Przejdź do głównej zawartości

Takiej liczby świętych nie ma nikt

 

 Irina Pietrowskaja (Novaja Gazieta. Evropa)  zajęła się jedną z głównych  obecnie  linii rosyjskiejpropagandy – zachęcaniem ludzi do umierania na wojnie.  Gwiazda nacjonalistów, Konstantin Małofiejew,  na swoim kanale Carygrad  zapewnia, że kto nie spieszy się umierać za ojczyznę w ogóle nie jest patriotą.  Z kolei poseł dumy,  Dmitrij Piewcow,  na kanale tv Zwiezda deklaruje  „Nasi umieją kochać, przyjaźnić się i umierać, jeszcze w takiej liczbie! Takiej liczby świętych nie ma żaden kraj na świecie.  Na pewno w tym nasza siła!”  Naszym zdaniem,  nic Rosji nie zagraża i  chwalenie się, że żaden kraj na świecie  nie stracił na wojnie tylu ludzi nie jest najlepszą reklamą władz. Inaczej rozumuje propaganda.  Młoda, elegancka dziennikarka, która gościła w programie Borisa Korczewnikowa z  Margeritą Simonian  pouczała telewidzów, że skoro śmierci się nie da się uniknąć, to czy nie lepiej umrzeć ot tak w walce  niż w starości po ciężkiej, długiej, bolesnej chorobie? No i zginąć za szlachetną sprawę! „Różnica 10, 20 czy 30 lat w zasadzie nie jest wielka. Z punktu widzenia wszechświata – całkiem niewielka. I nie wiadomo jak lepiej umierać” – zakończyła filozoficznie.  Wtóruje jej w swoim show  Sołowiow „Życie mocno się przecenia. Czemu bać się konieczności? Zwłaszcza że oni trafiają do nieba? Śmierć to koniec jednego życia i początek drugiego. Nie ma czego się bać”.  I tak w rozkosznym  jasnym i ciepłym studiu  rosyjscy  emeryci głoszą, że nie ma większego szczęścia i błogostanu niż śmierć młodzieży w walce, a dla tych co tego nie rozumieją „nie istnieją większe wartości jak nażreć się, napić do rozparcia i zdechnąć obsrywając czerwoną daczę nad jeziorem Komo”.  Kolejny ekspert telewizyjny  tłumaczy, że żyjąc codziennością 30 lat  nie wiemy po co żyjemy, teraz pojawiło się marzenie i już w iemy. 

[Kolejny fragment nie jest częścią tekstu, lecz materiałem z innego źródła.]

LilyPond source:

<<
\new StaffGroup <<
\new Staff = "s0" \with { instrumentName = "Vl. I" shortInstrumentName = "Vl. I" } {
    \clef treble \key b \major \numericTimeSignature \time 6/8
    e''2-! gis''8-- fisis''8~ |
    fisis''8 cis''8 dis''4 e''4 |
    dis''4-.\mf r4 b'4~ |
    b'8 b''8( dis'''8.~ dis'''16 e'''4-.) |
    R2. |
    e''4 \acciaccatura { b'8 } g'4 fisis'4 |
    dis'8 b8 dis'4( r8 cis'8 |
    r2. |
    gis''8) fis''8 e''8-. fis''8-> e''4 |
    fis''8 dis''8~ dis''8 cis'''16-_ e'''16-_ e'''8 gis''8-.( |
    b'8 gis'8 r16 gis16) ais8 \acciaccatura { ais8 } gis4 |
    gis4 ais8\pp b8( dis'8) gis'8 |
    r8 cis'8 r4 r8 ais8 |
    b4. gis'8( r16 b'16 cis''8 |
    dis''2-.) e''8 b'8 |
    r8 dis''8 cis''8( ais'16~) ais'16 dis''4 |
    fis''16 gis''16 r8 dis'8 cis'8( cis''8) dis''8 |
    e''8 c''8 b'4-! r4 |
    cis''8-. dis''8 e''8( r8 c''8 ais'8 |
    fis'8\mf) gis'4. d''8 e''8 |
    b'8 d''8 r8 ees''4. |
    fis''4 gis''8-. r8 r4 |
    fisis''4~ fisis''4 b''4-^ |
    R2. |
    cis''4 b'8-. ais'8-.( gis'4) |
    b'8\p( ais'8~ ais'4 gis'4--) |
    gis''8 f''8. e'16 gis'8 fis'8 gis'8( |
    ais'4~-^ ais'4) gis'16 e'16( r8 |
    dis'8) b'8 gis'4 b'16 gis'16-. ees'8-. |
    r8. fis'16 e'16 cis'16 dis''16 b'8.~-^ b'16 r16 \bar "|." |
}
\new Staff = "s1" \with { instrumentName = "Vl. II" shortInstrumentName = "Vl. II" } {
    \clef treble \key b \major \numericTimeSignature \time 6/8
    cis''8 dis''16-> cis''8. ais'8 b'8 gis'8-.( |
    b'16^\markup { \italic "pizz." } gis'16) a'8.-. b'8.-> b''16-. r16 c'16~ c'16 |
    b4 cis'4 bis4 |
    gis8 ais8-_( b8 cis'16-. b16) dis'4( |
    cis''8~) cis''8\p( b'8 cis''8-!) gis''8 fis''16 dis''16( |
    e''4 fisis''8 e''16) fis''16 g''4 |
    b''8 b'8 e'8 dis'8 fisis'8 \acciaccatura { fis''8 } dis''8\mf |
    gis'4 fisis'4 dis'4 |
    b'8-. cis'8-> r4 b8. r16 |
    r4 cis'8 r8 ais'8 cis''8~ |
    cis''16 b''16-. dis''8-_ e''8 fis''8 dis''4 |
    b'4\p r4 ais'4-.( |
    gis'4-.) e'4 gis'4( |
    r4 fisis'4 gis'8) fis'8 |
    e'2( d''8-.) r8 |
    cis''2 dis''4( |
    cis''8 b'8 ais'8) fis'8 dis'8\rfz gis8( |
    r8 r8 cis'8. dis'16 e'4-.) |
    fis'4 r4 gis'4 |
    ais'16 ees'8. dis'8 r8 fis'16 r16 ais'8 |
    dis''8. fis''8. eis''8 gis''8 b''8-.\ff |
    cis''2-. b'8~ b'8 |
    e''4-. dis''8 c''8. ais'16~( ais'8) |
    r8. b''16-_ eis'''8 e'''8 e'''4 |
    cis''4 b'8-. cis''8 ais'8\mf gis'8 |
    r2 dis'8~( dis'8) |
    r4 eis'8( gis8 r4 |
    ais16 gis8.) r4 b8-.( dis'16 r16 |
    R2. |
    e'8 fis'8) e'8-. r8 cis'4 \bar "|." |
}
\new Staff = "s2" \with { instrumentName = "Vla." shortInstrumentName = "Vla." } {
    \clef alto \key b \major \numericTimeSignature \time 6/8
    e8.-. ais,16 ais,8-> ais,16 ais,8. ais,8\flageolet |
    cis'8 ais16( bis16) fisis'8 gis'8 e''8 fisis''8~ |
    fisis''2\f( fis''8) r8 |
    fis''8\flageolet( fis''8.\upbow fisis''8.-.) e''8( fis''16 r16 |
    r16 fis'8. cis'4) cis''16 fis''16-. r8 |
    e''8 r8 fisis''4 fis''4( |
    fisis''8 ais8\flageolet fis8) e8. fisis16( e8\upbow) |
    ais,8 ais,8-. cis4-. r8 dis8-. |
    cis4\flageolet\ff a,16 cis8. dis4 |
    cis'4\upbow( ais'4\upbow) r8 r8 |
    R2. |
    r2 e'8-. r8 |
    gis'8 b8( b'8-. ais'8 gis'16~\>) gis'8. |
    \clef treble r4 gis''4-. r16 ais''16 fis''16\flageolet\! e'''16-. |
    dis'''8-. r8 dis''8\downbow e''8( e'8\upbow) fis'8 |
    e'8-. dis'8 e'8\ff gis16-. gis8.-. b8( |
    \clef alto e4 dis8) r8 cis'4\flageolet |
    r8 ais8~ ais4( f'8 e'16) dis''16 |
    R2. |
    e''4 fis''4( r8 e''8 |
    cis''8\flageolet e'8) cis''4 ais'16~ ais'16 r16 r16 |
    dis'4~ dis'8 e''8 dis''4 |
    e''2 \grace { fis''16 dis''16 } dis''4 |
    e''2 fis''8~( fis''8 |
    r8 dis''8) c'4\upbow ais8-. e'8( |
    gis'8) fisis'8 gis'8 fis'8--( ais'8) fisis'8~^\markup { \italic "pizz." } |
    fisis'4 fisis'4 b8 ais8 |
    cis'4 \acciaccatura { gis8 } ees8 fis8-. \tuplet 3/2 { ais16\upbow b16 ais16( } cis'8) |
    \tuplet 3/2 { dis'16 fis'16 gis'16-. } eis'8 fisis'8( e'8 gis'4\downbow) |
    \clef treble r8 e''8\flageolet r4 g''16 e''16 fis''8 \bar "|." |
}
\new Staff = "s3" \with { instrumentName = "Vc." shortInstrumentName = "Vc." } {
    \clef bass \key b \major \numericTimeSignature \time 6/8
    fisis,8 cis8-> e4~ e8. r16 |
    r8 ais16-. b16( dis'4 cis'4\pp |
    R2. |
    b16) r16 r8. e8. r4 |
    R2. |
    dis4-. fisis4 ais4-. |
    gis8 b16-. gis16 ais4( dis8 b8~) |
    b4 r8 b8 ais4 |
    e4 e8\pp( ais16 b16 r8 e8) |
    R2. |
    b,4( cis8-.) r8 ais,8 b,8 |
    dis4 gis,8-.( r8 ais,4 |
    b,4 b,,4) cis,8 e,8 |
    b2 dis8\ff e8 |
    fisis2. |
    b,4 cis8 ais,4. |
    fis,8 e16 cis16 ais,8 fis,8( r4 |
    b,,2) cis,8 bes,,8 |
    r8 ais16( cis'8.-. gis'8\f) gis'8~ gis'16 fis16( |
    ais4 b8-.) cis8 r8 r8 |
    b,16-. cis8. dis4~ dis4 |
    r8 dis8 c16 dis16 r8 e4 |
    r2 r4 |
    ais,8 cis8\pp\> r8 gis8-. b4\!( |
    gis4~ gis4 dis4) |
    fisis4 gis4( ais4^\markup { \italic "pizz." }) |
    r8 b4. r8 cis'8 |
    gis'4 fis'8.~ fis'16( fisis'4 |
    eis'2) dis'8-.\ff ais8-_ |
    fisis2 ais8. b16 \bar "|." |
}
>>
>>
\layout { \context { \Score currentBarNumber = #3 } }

Pietrowskaja  złośliwie przypomina, że po każdym pobycie w pobliżu frontu Sołowiow dziękuje ministerstwu za organizację – samoloty, helikoptery, samochody pancerne – świetna ochrona. Już za czasów cara śpiewano „śmiało do boju za świętą Ruś, jak jeden mąż wszyscy  przelejemy młodą krew” , a za bolszewików wszyscy też chcieli jak jeden mąż umrzeć za władzę sowietów.

 W Moskwie i Petersburgu przez ubiegły rok  toczy się normalne spokojne życie, nikt nie spodziewa się tam zagrożeń. Równocześnie  tysiące młodych ludzi  zabranych od rodziny i z warsztatów pracy ginie na froncie, a kolejne tysiące, na Ukrainie podlega bombardowaniu.   Patriotami, wg propagandy,  nie są ludzie rozsławiający kraj mądrością i dbający o jego obywateli, ale ginący za ambicje imperialne władzy, a ideałem, aby wszyscy co do jednego polegli.